Она произнесла слово «поесть» со странной интонацией, от которой я содрогнулся; как если бы сказала: «Ты должен умереть».
Обливаясь потом, я поднял взгляд и впервые пристально взглянул на Элейн. Ее нельзя было назвать красавицей, и в присутствии Розмари я не обращал на «бродяжку» ни малейшего внимания. В памяти остались лишь ее длинные спутанные волосы, как у сказочной ведьмы, и огромные темные глаза на чумазом лице. Теперь же я заметил, что Элейн наделена какой-то тайной прелестью, не похожей на красоту Розмари. У нее был истощенный вид, словно ей пришлось долго голодать.
— Сколько тебе лет? — спросил я.
Она рассмеялась, тихо и безрадостно. Ее лицо белело в сумраке, как бумага, и казалось, что оно парит в воздухе само по себе, без тела. Возможно, такое впечатление создавалось из-за черного пальто с высоким воротником. Элейн выглядела совсем юной.
— Семнадцать? Двадцать?
Она отвернулась, судорожно вздохнув, и я вдруг понял, что девушка плачет.

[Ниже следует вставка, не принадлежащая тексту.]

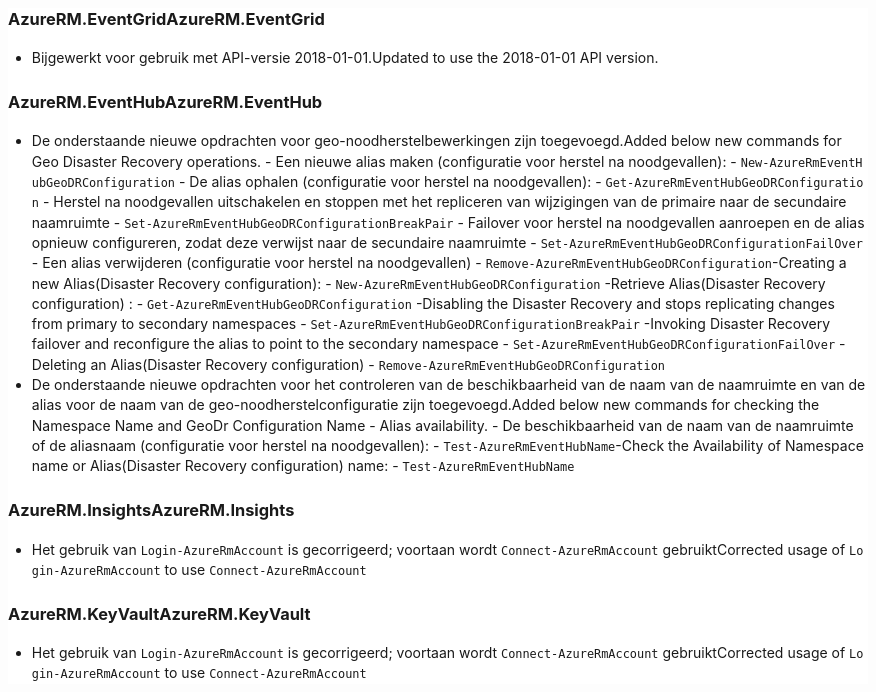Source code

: ### <a name="azurermeventgrid"></a><span data-ttu-id="1b84e-233">AzureRM.EventGrid</span><span class="sxs-lookup"><span data-stu-id="1b84e-233">AzureRM.EventGrid</span></span>
* <span data-ttu-id="1b84e-234">Bijgewerkt voor gebruik met API-versie 2018-01-01.</span><span class="sxs-lookup"><span data-stu-id="1b84e-234">Updated to use the 2018-01-01 API version.</span></span>

### <a name="azurermeventhub"></a><span data-ttu-id="1b84e-235">AzureRM.EventHub</span><span class="sxs-lookup"><span data-stu-id="1b84e-235">AzureRM.EventHub</span></span>
* <span data-ttu-id="1b84e-236">De onderstaande nieuwe opdrachten voor geo-noodherstelbewerkingen zijn toegevoegd.</span><span class="sxs-lookup"><span data-stu-id="1b84e-236">Added below new commands for Geo Disaster Recovery operations.</span></span>
    <span data-ttu-id="1b84e-237">- Een nieuwe alias maken (configuratie voor herstel na noodgevallen): - `New-AzureRmEventHubGeoDRConfiguration` - De alias ophalen (configuratie voor herstel na noodgevallen): - `Get-AzureRmEventHubGeoDRConfiguration` - Herstel na noodgevallen uitschakelen en stoppen met het repliceren van wijzigingen van de primaire naar de secundaire naamruimte - `Set-AzureRmEventHubGeoDRConfigurationBreakPair` - Failover voor herstel na noodgevallen aanroepen en de alias opnieuw configureren, zodat deze verwijst naar de secundaire naamruimte - `Set-AzureRmEventHubGeoDRConfigurationFailOver` - Een alias verwijderen (configuratie voor herstel na noodgevallen) - `Remove-AzureRmEventHubGeoDRConfiguration`</span><span class="sxs-lookup"><span data-stu-id="1b84e-237">-Creating a new Alias(Disaster Recovery configuration): - `New-AzureRmEventHubGeoDRConfiguration` -Retrieve Alias(Disaster Recovery configuration) : - `Get-AzureRmEventHubGeoDRConfiguration` -Disabling the Disaster Recovery and stops replicating changes from primary to secondary namespaces - `Set-AzureRmEventHubGeoDRConfigurationBreakPair` -Invoking Disaster Recovery failover and reconfigure the alias to point to the secondary namespace - `Set-AzureRmEventHubGeoDRConfigurationFailOver` -Deleting an Alias(Disaster Recovery configuration) - `Remove-AzureRmEventHubGeoDRConfiguration`</span></span>
* <span data-ttu-id="1b84e-238">De onderstaande nieuwe opdrachten voor het controleren van de beschikbaarheid van de naam van de naamruimte en van de alias voor de naam van de geo-noodherstelconfiguratie zijn toegevoegd.</span><span class="sxs-lookup"><span data-stu-id="1b84e-238">Added below new commands for checking the Namespace Name and GeoDr Configuration Name - Alias availability.</span></span>
    <span data-ttu-id="1b84e-239">- De beschikbaarheid van de naam van de naamruimte of de aliasnaam (configuratie voor herstel na noodgevallen): - `Test-AzureRmEventHubName`</span><span class="sxs-lookup"><span data-stu-id="1b84e-239">-Check the Availability of Namespace name or Alias(Disaster Recovery configuration) name: - `Test-AzureRmEventHubName`</span></span>

### <a name="azurerminsights"></a><span data-ttu-id="1b84e-240">AzureRM.Insights</span><span class="sxs-lookup"><span data-stu-id="1b84e-240">AzureRM.Insights</span></span>
* <span data-ttu-id="1b84e-241">Het gebruik van `Login-AzureRmAccount` is gecorrigeerd; voortaan wordt `Connect-AzureRmAccount` gebruikt</span><span class="sxs-lookup"><span data-stu-id="1b84e-241">Corrected usage of `Login-AzureRmAccount` to use `Connect-AzureRmAccount`</span></span>

### <a name="azurermkeyvault"></a><span data-ttu-id="1b84e-242">AzureRM.KeyVault</span><span class="sxs-lookup"><span data-stu-id="1b84e-242">AzureRM.KeyVault</span></span>
* <span data-ttu-id="1b84e-243">Het gebruik van `Login-AzureRmAccount` is gecorrigeerd; voortaan wordt `Connect-AzureRmAccount` gebruikt</span><span class="sxs-lookup"><span data-stu-id="1b84e-243">Corrected usage of `Login-AzureRmAccount` to use `Connect-AzureRmAccount`</span></span>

— Сколько же тебе лет? — воскликнул я и, еще не договорив, осознал, что смысл моего вопроса изменился.
— Не знаю.
— Кто ты? — Я почувствовал, что должен это узнать. — Откуда ты?
Она смотрела так, словно не понимала моих слов или не видела в них никакого смысла.
— Никто. Ниоткуда. Ты должен поесть, — повторила Элейн.
Эта мысль главенствовала в ее сознании.
Длиннополое пальто зрительно уменьшало ее рост. Она достала из кармана сверток, упакованный в целлофан. На ощупь он был теплым и упругим. Я сунул его в собственный карман.
— Спасибо.
Элейн посмотрела на меня и робко улыбнулась, как испуганное дитя.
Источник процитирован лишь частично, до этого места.